The answer is every line of the records that holds the word "Worker", copied in full.

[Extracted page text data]
BEGIN

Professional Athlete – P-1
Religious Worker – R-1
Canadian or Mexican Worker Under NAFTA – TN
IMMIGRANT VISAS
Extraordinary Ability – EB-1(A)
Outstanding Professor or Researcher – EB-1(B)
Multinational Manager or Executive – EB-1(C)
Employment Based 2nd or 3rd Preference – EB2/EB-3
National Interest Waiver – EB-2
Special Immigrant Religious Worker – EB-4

END

- SOLVED EXERCISE
Religious Worker – R-1
Canadian or Mexican Worker Under NAFTA – TN
Special Immigrant Religious Worker – EB-4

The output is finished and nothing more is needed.